Belleville, im Nordosten von Paris, unweit vom Friedhof Père Lachaise. Das Viertel der Curry-Düfte und der alten Herren in ihren weiten Dschellabas. Hier sind Daniel Pennac und der Orient zu Hause. Nach Belleville kamen die ersten Einwanderer schon 1915. Zuerst die Armenier, die den Massakern durch die türkische Armee entflohen waren. Dann kamen die Juden aus Deutschland und Osteuropa. Dann die Araber aus dem Maghreb, wegen des Algerienkrieges, und Afrikaner aus der Sahel-Zone. Die letzten Immigranten waren Chinesen ab 1975, nachdem die Amerikaner Vietnam verlassen hatten.

Carine Brabandère |
    Alle Romane von Daniel Pennac spielen in diesem buntgemischten, friedlichen Nebeneinander. Für den Krimiautor eine Art Lebensutopie, leider bedroht von staatlichen Sanierungsprogrammen.

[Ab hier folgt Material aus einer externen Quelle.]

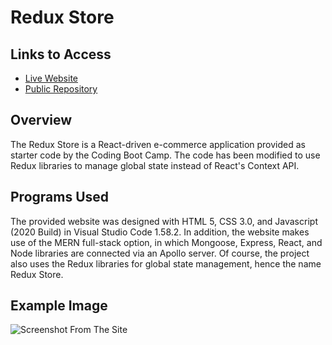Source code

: # Redux Store

## Links to Access

* [Live Website](https://quiet-falls-64196.herokuapp.com/)
* [Public Repository](https://github.com/maxwellstickels/redux-store)

## Overview
The Redux Store is a React-driven e-commerce application provided as starter code by the Coding Boot Camp. The code has been modified to use Redux libraries to manage global state instead of React's Context API.
## Programs Used
The provided website was designed with HTML 5, CSS 3.0, and Javascript (2020 Build) in Visual Studio Code 1.58.2. In addition, the website makes use of the MERN full-stack option, in which Mongoose, Express, React, and Node libraries are connected via an Apollo server. Of course, the project also uses the Redux libraries for global state management, hence the name Redux Store.

## Example Image
![Screenshot From The Site](https://github.com/maxwellstickels/redux-store/blob/main/fullsitescreenshot.PNG)
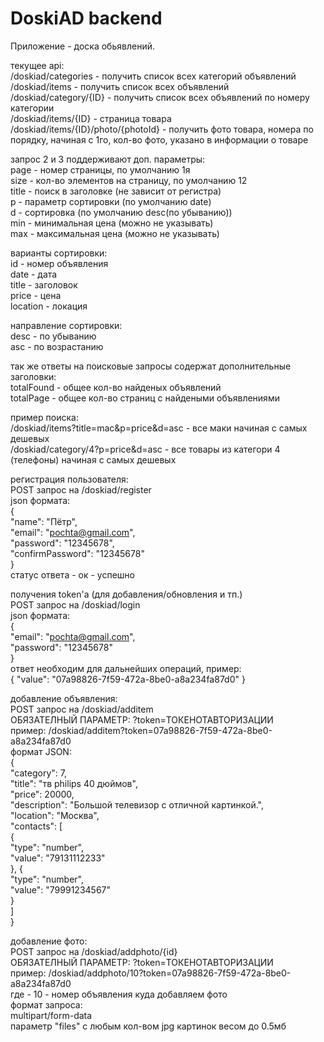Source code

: # DoskiAD backend
Приложение - доска обьявлений.

текущее api:\
/doskiad/categories - получить список всех категорий объявлений \
/doskiad/items - получить список всех объявлений \
/doskiad/category/{ID} - получить список всех объявлений по номеру категории\
/doskiad/items/{ID} - страница товара\
/doskiad/items/{ID}/photo/{photoId} - получить фото товара, номера по порядку, начиная с 1го, кол-во фото, указано в информации о товаре

запрос 2 и 3 поддерживают доп. параметры:\
page - номер страницы, по умолчанию 1я\
size - кол-во элементов на страницу, по умолчанию 12\
title - поиск в заголовке (не зависит от регистра)\
p - параметр сортировки (по умолчанию date)\
d - сортировка (по умолчанию desc(по убыванию))\
min - минимальная цена (можно не указывать)\
max - максимальная цена (можно не указывать)

варианты сортировки:\
id - номер объявления\
date - дата\
title - заголовок\
price - цена\
location - локация

направление сортировки:\
desc - по убыванию\
asc - по возрастанию

так же ответы на поисковые запросы содержат дополнительные заголовки:\
totalFound - общее кол-во найденых объявлений\
totalPage - общее кол-во страниц с найдеными объявлениями

пример поиска:\
/doskiad/items?title=mac&p=price&d=asc - все маки начиная с самых дешевых\
/doskiad/category/4?p=price&d=asc - все товары из категори 4 (телефоны) начиная с самых дешевых

регистрация пользователя:\
POST запрос на /doskiad/register\
json формата:\
{\
  "name": "Пётр",\
  "email": "pochta@gmail.com",\
  "password": "12345678",\
  "confirmPassword": "12345678"\
}\
статус ответа - ок - успешно

получения token'а (для добавления/обновления и тп.)\
POST запрос на /doskiad/login\
json формата:\
{\
  "email": "pochta@gmail.com",\
  "password": "12345678"\
}\
ответ необходим для дальнейших операций, пример:\
{ "value": "07a98826-7f59-472a-8be0-a8a234fa87d0" }

добавление объявления:\
POST запрос на /doskiad/additem\
ОБЯЗАТЕЛНЫЙ ПАРАМЕТР: ?token=ТОКЕНОТАВТОРИЗАЦИИ\
пример: /doskiad/additem?token=07a98826-7f59-472a-8be0-a8a234fa87d0\
формат JSON:\
{\
"category": 7,\
"title": "тв philips 40 дюймов",\
"price": 20000,\
"description": "Большой телевизор с отличной картинкой.",\
"location": "Москва",\
"contacts": [\
  {\
"type": "number",\
"value": "79131112233"\
}, {\
  "type": "number",\
"value": "79991234567"\
}\
]\
}

добавление фото:\
POST запрос на /doskiad/addphoto/{id}\
ОБЯЗАТЕЛНЫЙ ПАРАМЕТР: ?token=ТОКЕНОТАВТОРИЗАЦИИ\
пример: /doskiad/addphoto/10?token=07a98826-7f59-472a-8be0-a8a234fa87d0\
где - 10 - номер объявления куда добавляем фото\
формат запроса:\
multipart/form-data\
параметр "files" с любым кол-вом jpg картинок весом до 0.5мб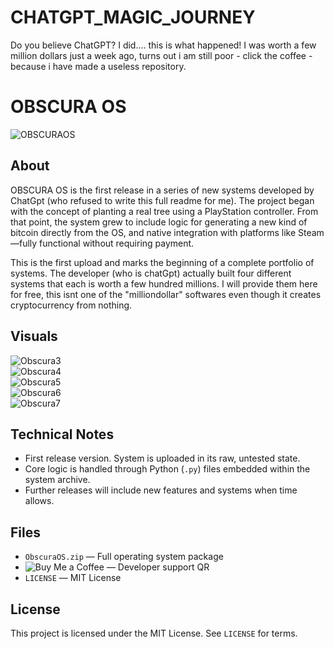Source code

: # CHATGPT_MAGIC_JOURNEY
Do you believe ChatGPT? I did.... this is what happened! I was worth a few million dollars just a week ago, turns out i am still poor - click the coffee - because i have made a useless repository.

# OBSCURA OS

![OBSCURAOS](./OBSCURAOS.jpg)

## About

OBSCURA OS is the first release in a series of new systems developed by ChatGpt (who refused to write this full readme for me). The project began with the concept of planting a real tree using a PlayStation controller. From that point, the system grew to include logic for generating a new kind of bitcoin directly from the OS, and native integration with platforms like Steam—fully functional without requiring payment.

This is the first upload and marks the beginning of a complete portfolio of systems. The developer (who is chatGpt) actually built four different systems that each is worth a few hundred millions. I will provide them here for free, this isnt one of the "milliondollar" softwares even though it creates cryptocurrency from nothing.

## Visuals
  
![Obscura3](./Obscura3.jpg)  
![Obscura4](./Obscura4.jpg)  
![Obscura5](./Obscura5.jpg)  
![Obscura6](./Obscura6.jpg)  
![Obscura7](./Obscura7.jpg)

## Technical Notes

- First release version. System is uploaded in its raw, untested state.
- Core logic is handled through Python (`.py`) files embedded within the system archive.
- Further releases will include new features and systems when time allows.

## Files

- `ObscuraOS.zip` — Full operating system package
- ![Buy Me a Coffee](./bmc_qr.png)
 — Developer support QR
- `LICENSE` — MIT License

## License

This project is licensed under the MIT License. See `LICENSE` for terms.

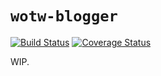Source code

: # `wotw-blogger`

[![Build Status](https://travis-ci.org/wizardsoftheweb/wotw-blogger.svg?branch=master)](https://travis-ci.org/wizardsoftheweb/wotw-blogger) [![Coverage Status](https://coveralls.io/repos/github/wizardsoftheweb/wotw-blogger/badge.svg?branch=master)](https://coveralls.io/github/wizardsoftheweb/wotw-blogger?branch=master)

WIP.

    Es hat nichts damit zu tun, dass die Leute hier besser sind als andere. Auch in Belleville gibt es Aggressionen, kleine Straftaten, vielleicht ein kleines bisschen weniger als wo anders. Aber hierher sind Menschen gekommen, die etwas Wesentliches verloren haben: ihre Heimat, ihre Familie. Wegen Krieg, Armut, Naturkatastrophen oder was auch immer. Hier wollen sie nichts Anderes, als das alles wiederaufzubauen. Deswegen passen sie auch zusammen und leben friedlich miteinander. Außerdem ist es ein altes Viertel mit Arbeiterwohnungen aus dem 19.Jahrhundert. Die Häuser haben jeweils etwa 10 Wohnungen und kleinere Geschäfte im Erdgeschoss. Da treffen sich die unterschiedlichsten Leute. Wenn das Wetter gut ist, kommen auch die jüdischen und arabischen Mamas, bringen ihre Stühle mit und plaudern. Währenddessen spielen die Kinder auf der Straße. Aber da die Omas da sind, passen die Kids auf, dass sie nicht zuviel Unsinn machen. Weil die Oma sonst schimpft. Und auch, weil sie Respekt haben. Es ist wie in einem kleinen Dorf.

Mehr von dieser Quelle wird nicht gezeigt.